▶ [Extracted text]:
How our Lord loved the Temple! It was the House of his heavenly Father. More than a millennium before, God spoke to Moses at the Burning Bush. He told Moses that where he stood was holy ground. Christ viewed the Temple of Jerusalem as holy ground. In our Gospel today, our Lord quotes the Scriptures which speak of the Temple being God’s House: “My House will be a house of prayer.” The Scriptures themselves had, therefore, taught that the God of Israel abode in his Temple, and Christ confirms this by his own word — “but you have made it a den of thieves!” We can imagine the anticipation with which our Lord entered the Temple of Jerusalem. He had come there as a youth of twelve, lingering in it after his mother and foster-father had gone. How it would have pained him to see disregard for the divine presence there! So it is in our Gospel passage today (Luke 19:45-48). Our Lord launches into the prophetic action of cleansing his Father’s House and imposing religious observance, prayer, teaching and decorum in this most holy place. “Jesus entered the temple area and began driving out those who were selling. It is written, he said to them, 'My house will be a house of prayer'; but you have made it 'a den of robbers'. Every day he was teaching at the temple.” A most obvious lesson for each of Christ’s faithful is the observance of a profound reverence in the church. In every Catholic church where the Blessed Sacrament is reserved, in an altogether distinctive and real sense, the church is the house of God. Christ abides there in his full human and divine reality, under the appearances of consecrated Bread. It is Jesus Christ who is there, and there is with him the Father and the Holy Spirit and doubtlessly the angels of God. But what of the reverence that should pervade our churches? I am afraid that all too often it is lacking, and in its place there is talk and distraction.

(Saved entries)
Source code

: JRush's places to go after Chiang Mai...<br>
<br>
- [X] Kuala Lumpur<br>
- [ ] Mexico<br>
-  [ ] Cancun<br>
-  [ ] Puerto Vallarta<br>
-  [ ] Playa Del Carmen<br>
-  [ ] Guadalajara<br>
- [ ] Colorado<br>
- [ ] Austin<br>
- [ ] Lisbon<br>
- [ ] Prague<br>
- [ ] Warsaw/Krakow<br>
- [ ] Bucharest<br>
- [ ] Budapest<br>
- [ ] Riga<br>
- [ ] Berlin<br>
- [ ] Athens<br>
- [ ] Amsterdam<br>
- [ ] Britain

▶ [Exercise brief]:
Quote the full homily on the Temple and reverence in church word for word. Work from the homily text only, not from the saved entries.

▶ [Written response]:
How our Lord loved the Temple! It was the House of his heavenly Father. More than a millennium before, God spoke to Moses at the Burning Bush. He told Moses that where he stood was holy ground. Christ viewed the Temple of Jerusalem as holy ground. In our Gospel today, our Lord quotes the Scriptures which speak of the Temple being God’s House: “My House will be a house of prayer.” The Scriptures themselves had, therefore, taught that the God of Israel abode in his Temple, and Christ confirms this by his own word — “but you have made it a den of thieves!” We can imagine the anticipation with which our Lord entered the Temple of Jerusalem. He had come there as a youth of twelve, lingering in it after his mother and foster-father had gone. How it would have pained him to see disregard for the divine presence there! So it is in our Gospel passage today (Luke 19:45-48). Our Lord launches into the prophetic action of cleansing his Father’s House and imposing religious observance, prayer, teaching and decorum in this most holy place. “Jesus entered the temple area and began driving out those who were selling. It is written, he said to them, 'My house will be a house of prayer'; but you have made it 'a den of robbers'. Every day he was teaching at the temple.” A most obvious lesson for each of Christ’s faithful is the observance of a profound reverence in the church. In every Catholic church where the Blessed Sacrament is reserved, in an altogether distinctive and real sense, the church is the house of God. Christ abides there in his full human and divine reality, under the appearances of consecrated Bread. It is Jesus Christ who is there, and there is with him the Father and the Holy Spirit and doubtlessly the angels of God. But what of the reverence that should pervade our churches? I am afraid that all too often it is lacking, and in its place there is talk and distraction.